THE S&P 500 IS DOWN 10% so far this year—but the pain hasn’t been dished out evenly. Value and steady dividend-paying stocks are about flat for 2022, while technology companies and speculative small-cap stocks have suffered mightily. Money has fled the market’s unprofitable glamor companies and flocked to old-fashioned cash flow generators.

Just how bad has the drubbing been among formerly hot growth names? Look no further than Cathie Wood’s ARK Innovation ETF (symbol: ARKK). Over the past year, this actively managed exchange-traded fund (ETF) is down a whopping 57%. The losses piled up starting early November 2021—arguably the peak for growth stocks and small-cap shares. ARK Innovation ETF fell more than 20% during 2021’s final two months.

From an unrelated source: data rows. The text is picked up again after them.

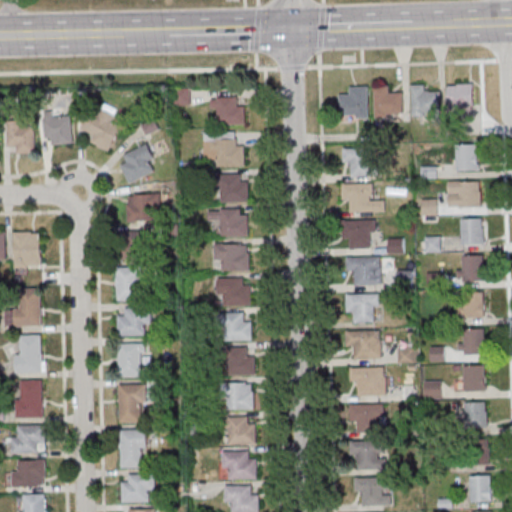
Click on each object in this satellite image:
road: (323, 2)
road: (257, 3)
road: (508, 10)
road: (11, 17)
road: (484, 20)
road: (435, 22)
road: (352, 24)
traffic signals: (291, 27)
road: (320, 27)
road: (229, 28)
road: (256, 28)
road: (146, 31)
road: (62, 33)
road: (504, 58)
road: (256, 59)
road: (401, 62)
road: (292, 67)
road: (139, 69)
road: (504, 73)
building: (183, 95)
building: (461, 96)
building: (388, 101)
building: (426, 101)
building: (356, 102)
building: (230, 111)
building: (102, 127)
building: (60, 129)
building: (22, 135)
building: (224, 148)
building: (467, 157)
building: (362, 161)
building: (140, 163)
road: (90, 182)
building: (236, 188)
building: (465, 194)
building: (363, 197)
building: (144, 206)
building: (430, 207)
road: (506, 216)
building: (233, 221)
building: (473, 231)
building: (359, 233)
building: (434, 243)
building: (3, 244)
building: (138, 244)
building: (28, 249)
building: (234, 255)
road: (298, 255)
building: (473, 267)
building: (366, 270)
road: (327, 281)
building: (129, 283)
road: (98, 284)
road: (272, 289)
building: (236, 290)
building: (472, 304)
building: (363, 307)
building: (30, 309)
building: (135, 320)
road: (80, 321)
building: (238, 326)
road: (62, 331)
building: (473, 341)
building: (365, 343)
building: (409, 352)
building: (437, 354)
building: (31, 355)
building: (132, 359)
building: (242, 361)
building: (475, 377)
building: (370, 380)
building: (433, 389)
building: (410, 391)
building: (242, 395)
building: (30, 399)
building: (132, 402)
building: (477, 414)
building: (366, 417)
building: (241, 429)
building: (29, 439)
building: (134, 449)
building: (479, 451)
building: (368, 454)
building: (239, 464)
building: (31, 473)
building: (139, 487)
building: (481, 487)
building: (374, 490)
building: (242, 498)
building: (35, 503)
building: (134, 511)
building: (483, 511)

After that significant late-year dip, the fund has slumped another 45% this year, bringing its total drawdown to 67% since the fund’s all-time high notched in February 2021. Given the way investment compounding works, the fund must now soar some 200% just to get back to even. The growth-stock part of the stock market is clearly in a bear market. Just how bad have some of the drops been among ARK Innovation’s biggest holdings? Brace yourself.

Morningstar is my favorite site for analyzing ETFs. I like to see what’s under the hood of popular funds. According to the April 21 snapshot, Tesla (TSLA) is ARK Innovation’s biggest position, with a nearly 11% weighting. The stock has performed spectacularly over the past year, up 40%. But among the fund’s largest holdings, that’s the only happy story.

Zoom Video (ZM) is the second-biggest holding. That work-from-home story stock has fallen 69% over the past 12 months. Roku (ROKU), ARK’s third-largest position, is down 72% from a year ago, while its fourth-largest holding—Teladoc Health (TDOC)—is off 68%. All these stocks were among the fund’s top 10 holdings a year ago. I could go on—or you can check out the dreadful performances for yourself. After such a rough stretch, the fund’s assets under management fell below $10 billion after peaking near $28 billion 14 months ago. But here’s perhaps the biggest surprise: Money has continued to pour into ARK Innovation ETF.

This is not intended to be another hit piece on Wood’s flagship fund. Rather, it illustrates the old cliché—that it isn’t a stock market, but a market of stocks. Even as the broad U.S. market has held its own over the past year, many once-sexy stocks have been tossed into the dumpster.